Le site de Telerama indique que la nouvelle série decanal plus, Baron Noir, « traitant des dessous de la politique française et du P.S en particulier », ce Baronétant inspiré de Julien Dray dixit de dernier, « n’a pas été le carton d’audience attendu ». Cette série a été réalisée par Eric Benzekri (ex de l’Unef, frayant dans les eaux de la gauche socialiste, ancien conseiller dans le cabinet ministériel de Mélenchon, proche de Julien Dray) et Jean-Baptiste Delafon. Pour autant , malgré « une tête d’affiche populaire, Kad Merad ; une campagne de pub imposante », cette série « massivement soutenue par la critique, omniprésente dans les médias, discutée jusque dans les couloirs de l’Assemblée nationale » a des scores décevants. Invité des Grandes Gueules sur RMC jeudi, le sympathique Kad Merad qui se coule plutôt bien, selon la critique, dans la peau de cet élu socialiste vraiment tortueux et antipathique, expliquait qu’il « (était) tellement contre toutes ces idées, que je ne pourrais pas jouer un homme politique du Front National ». »Je pourrais incarner un électeur du Front National, un homme qui se mettrait à hésiter ou à choisir, cela pourrait-être intéressant à créer. Mais pas un type qui ferait de la politique. Je ne lui trouve aucune circonstance atténuante. Je n’y trouve aucun plaisir ». Une profession de foi un peu bébête, qui suinte la moraline et le politiquement correct…Faut-il avoir du jus de navet dans les veines pour proférer pareille énormité! Bien sûr, par définition un véritable acteur est capable de tout jouer (ou presque)… mais c’est aussi une question de talent, et n’est pas Depardieu ou Mastroiani qui veut.

▸ ENTRÉES FOURNIES:
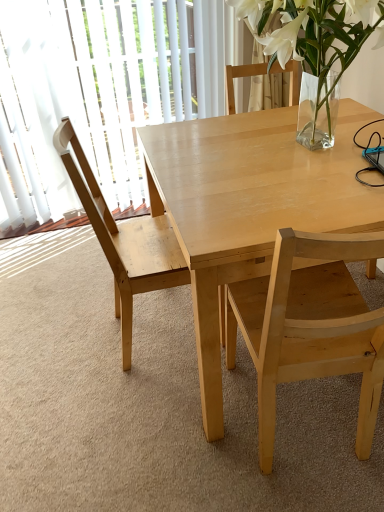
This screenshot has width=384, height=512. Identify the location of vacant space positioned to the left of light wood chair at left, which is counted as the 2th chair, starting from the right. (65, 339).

...

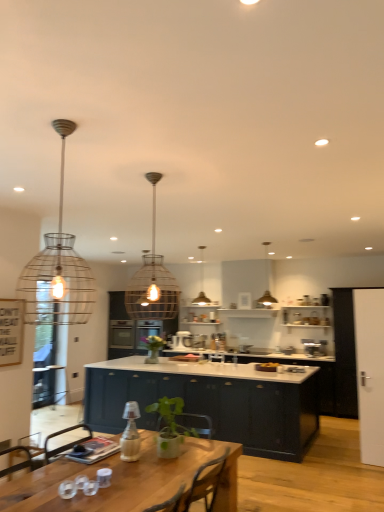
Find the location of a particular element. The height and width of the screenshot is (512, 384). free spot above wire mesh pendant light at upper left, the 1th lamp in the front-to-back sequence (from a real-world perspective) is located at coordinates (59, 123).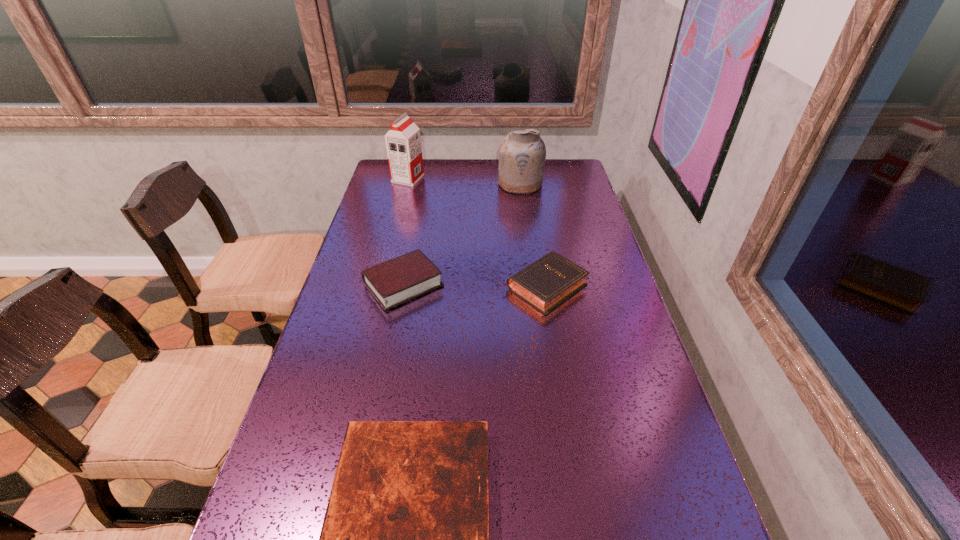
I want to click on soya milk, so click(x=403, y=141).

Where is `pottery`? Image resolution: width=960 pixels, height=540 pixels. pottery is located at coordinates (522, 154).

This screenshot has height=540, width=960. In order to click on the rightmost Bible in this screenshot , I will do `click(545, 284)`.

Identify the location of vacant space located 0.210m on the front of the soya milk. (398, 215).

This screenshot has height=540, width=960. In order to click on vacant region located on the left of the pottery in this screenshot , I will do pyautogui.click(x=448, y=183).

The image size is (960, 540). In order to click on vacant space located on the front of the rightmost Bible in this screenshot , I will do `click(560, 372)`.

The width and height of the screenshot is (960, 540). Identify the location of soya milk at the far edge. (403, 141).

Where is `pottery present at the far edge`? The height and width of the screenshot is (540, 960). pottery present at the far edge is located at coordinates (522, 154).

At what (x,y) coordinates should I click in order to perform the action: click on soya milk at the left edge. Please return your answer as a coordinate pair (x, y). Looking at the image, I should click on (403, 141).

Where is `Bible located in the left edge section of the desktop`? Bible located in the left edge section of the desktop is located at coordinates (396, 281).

▸ CONSIGNE:
Relevez chaque personne désignée par son nom dans le texte fourni, en ne citant chacune qu'une fois. Les entrées n'interviennent pas dans ce travail.

▸ RÉPONSE:
Julien Dray
Eric Benzekri
Mélenchon
Jean-Baptiste Delafon
Kad Merad
Depardieu
Mastroiani